**Text excerpt**:
--------------------------------------------------
The CPI-M letter said, “The absence of absolute unambiguous firm action seriously questions the ECI’s responsibility for ensuring a level playing field, not to speak of weeding out electoral malpractices with a heavy hand”
NEW DELHI — The CPI-M, the Communist Party of India (Marxist), has asked the Election Commission of India (ECI) what action has been taken against the Bharatiya Janata Party (BJP) for its failure to include the expenses spent on the campaign for the 2019 Lok Sabha elections through NaMo TV, in its expenditure report to the Election Commission.
The party termed the non-declaration of these expenses as an “electoral offence”.
In a letter to Chief Election Commissioner Sunil Arora, CPI-M general secretary Sitaram Yechury said the NaMo TV channel was launched during the election campaign and in violation of the law. The channel was wound up after the polls.
“The spokesperson of the ECI had acknowledged that the channel run by DTH platforms was paid for by the BJP,” the letter said, adding, “However, now it has been revealed that the BJP in its report to the ECI on its expenditure account has not shown this. This is an outright electoral offence. The immediate question that arises, has the ECI initiated any penal action against the BJP on this account? If not, why not?”
It added the “absence of absolute unambiguous firm action seriously questions the ECI’s responsibility for ensuring a level playing field, not to speak of weeding out electoral malpractices with a heavy hand”.
The letter also raised concern over the rule of digital-only campaign specified by the ECI for the Bihar assembly elections in view of the coronavirus scare. Yechury said his party opposed this rule pointing to the BJP’s “massive resources” to launch a digital campaign as compared to other parties.
--------------------------------------------------
**Questions on the material**:
**a.** Answer these questions from the news article on the CPI-M letter:
(i) Who received the letter from Sitaram Yechury?
(ii) What happened to the NaMo TV channel after the polls?
(iii) For which elections did the ECI specify the digital-only campaign rule?
**b.** Extend the news article on the CPI-M letter to the Election Commission, starting after its final paragraph.

Stored data:
--------------------------------------------------
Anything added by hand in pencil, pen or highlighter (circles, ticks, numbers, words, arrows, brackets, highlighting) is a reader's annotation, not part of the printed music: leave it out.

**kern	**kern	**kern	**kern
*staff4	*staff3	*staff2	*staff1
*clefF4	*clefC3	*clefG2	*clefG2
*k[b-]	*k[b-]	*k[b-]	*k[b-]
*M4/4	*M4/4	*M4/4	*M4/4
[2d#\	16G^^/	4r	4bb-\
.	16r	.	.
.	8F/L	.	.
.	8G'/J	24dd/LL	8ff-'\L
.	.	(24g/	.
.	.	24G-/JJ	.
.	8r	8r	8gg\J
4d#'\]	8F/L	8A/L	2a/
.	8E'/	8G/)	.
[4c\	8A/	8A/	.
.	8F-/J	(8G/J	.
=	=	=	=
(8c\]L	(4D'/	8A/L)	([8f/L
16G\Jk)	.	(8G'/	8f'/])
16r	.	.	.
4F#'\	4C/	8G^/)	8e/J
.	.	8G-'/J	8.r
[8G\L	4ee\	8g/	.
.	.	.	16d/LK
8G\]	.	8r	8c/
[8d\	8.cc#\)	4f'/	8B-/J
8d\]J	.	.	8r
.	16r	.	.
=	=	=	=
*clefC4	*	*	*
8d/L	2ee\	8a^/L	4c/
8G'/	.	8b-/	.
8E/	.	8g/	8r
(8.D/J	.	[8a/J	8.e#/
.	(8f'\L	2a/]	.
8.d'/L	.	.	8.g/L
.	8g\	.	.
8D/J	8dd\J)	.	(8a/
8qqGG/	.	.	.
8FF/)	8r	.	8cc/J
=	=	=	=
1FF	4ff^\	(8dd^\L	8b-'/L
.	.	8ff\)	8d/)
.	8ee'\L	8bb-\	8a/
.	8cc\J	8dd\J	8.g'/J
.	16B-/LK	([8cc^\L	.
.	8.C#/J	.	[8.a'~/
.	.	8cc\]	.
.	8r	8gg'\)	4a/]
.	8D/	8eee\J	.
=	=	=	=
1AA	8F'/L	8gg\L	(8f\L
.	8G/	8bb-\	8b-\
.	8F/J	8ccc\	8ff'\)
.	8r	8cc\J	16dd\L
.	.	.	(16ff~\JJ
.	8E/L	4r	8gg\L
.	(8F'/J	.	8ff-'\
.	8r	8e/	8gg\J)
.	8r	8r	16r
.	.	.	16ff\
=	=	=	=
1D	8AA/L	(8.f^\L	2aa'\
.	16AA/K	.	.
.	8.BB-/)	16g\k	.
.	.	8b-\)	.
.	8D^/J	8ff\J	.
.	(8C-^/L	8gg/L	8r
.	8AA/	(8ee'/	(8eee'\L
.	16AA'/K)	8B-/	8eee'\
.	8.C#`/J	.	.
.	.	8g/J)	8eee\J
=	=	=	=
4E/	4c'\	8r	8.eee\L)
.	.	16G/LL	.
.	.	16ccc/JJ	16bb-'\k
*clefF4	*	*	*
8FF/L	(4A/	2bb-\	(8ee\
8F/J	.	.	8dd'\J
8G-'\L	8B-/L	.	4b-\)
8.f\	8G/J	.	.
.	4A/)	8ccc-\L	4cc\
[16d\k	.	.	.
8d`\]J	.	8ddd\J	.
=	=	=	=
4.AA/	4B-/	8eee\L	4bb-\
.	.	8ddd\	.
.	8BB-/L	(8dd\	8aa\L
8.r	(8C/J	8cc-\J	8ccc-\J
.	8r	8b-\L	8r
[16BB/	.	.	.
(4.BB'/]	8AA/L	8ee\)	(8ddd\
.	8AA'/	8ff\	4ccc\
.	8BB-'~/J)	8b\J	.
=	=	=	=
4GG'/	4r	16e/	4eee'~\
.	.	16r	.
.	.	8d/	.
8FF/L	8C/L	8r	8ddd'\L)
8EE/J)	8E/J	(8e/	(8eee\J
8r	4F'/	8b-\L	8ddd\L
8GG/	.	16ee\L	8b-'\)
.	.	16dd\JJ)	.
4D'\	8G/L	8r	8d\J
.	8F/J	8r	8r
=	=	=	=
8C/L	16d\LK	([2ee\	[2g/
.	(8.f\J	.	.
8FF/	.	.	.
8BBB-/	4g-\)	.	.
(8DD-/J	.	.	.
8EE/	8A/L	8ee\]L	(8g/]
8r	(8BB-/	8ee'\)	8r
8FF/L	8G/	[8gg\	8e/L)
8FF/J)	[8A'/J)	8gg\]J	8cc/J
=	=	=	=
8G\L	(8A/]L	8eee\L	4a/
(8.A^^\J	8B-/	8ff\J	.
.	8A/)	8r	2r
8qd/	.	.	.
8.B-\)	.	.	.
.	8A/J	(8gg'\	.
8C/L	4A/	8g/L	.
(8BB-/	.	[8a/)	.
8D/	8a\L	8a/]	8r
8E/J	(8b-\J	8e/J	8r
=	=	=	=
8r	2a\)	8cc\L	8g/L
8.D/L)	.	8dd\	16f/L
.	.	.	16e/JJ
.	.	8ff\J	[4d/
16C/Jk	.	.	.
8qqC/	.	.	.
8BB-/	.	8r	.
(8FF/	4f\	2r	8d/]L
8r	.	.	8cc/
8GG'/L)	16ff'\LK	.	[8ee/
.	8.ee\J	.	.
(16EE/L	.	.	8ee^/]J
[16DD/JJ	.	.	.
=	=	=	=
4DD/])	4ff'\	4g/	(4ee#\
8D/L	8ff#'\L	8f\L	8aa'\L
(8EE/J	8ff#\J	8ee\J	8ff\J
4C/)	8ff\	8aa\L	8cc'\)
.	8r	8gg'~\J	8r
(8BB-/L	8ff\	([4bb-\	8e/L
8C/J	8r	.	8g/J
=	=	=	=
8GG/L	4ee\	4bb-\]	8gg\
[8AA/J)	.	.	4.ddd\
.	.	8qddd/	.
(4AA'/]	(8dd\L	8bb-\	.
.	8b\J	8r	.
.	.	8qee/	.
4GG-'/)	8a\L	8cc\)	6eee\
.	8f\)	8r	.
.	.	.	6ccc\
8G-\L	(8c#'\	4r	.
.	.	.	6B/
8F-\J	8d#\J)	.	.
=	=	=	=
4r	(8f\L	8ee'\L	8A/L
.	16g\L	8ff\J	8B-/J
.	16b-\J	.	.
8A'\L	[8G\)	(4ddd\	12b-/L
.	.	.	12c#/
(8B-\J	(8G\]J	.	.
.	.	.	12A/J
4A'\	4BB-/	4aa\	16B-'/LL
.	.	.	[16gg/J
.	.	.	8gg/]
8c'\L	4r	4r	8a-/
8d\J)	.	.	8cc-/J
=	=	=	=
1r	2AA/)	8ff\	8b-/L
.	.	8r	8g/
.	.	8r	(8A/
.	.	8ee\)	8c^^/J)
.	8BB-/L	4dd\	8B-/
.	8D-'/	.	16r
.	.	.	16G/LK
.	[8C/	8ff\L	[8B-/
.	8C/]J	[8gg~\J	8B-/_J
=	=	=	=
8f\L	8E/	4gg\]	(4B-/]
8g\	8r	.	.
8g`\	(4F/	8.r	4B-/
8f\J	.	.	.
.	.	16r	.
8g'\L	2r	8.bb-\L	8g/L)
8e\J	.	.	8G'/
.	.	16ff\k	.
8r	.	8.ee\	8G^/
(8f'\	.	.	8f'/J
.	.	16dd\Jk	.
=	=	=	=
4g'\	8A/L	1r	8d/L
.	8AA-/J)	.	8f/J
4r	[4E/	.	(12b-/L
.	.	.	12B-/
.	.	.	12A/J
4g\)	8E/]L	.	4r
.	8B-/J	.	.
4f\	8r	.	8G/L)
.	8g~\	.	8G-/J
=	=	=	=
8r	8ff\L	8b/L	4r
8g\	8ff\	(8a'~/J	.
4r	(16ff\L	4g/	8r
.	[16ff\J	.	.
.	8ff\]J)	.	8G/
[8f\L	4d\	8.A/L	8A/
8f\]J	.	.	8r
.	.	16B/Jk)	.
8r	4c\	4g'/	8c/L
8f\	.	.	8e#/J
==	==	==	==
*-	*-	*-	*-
--------------------------------------------------
**Results of the exercise**:
**a.**
(i) Chief Election Commissioner Sunil Arora
(ii) It was wound up.
(iii) The Bihar assembly elections

**b.**
“On the eve of the 2019 general elections, the then BJP President, Amit Shah, had publicly stated that the party, with its network of 32 lakh WhatsApp groups, can make any message, true or false, viral within hours… And now on the eve of the Bihar elections, the party has kicked off a virtual election campaign by putting up 72,000 LED TV monitors for Shah’s speech.
“After holding 60 virtual rallies, the BJP has claimed that its election campaign efforts would involve 9,500 IT Cell heads who will coordinate 72,000 WhatsApp groups, one for each polling booth, of which 50,000 have been formed in the last two months. The amount of expenditure that would be involved to put together such manpower for a technology-driven system is simply mind-boggling,” the letter reads.
“Even with figures for corporate contributions available in the public domain before the anonymous funding through electoral bonds came into vogue, it was clear that the gap between the BJP and all other parties added together in securing corporate poll funding has widened manifold. Obviously, with the anonymous corporate funds without any upper ceiling will certainly be the death knell for electoral democracy,” the CPI-M letter concluded.
Bihar’s opposition party, the Rashtriya Janata Dal, and the Lok Janshakti Party, a constituent of the ruling National Democratic Alliance at the Centre, have also opposed virtual campaigns.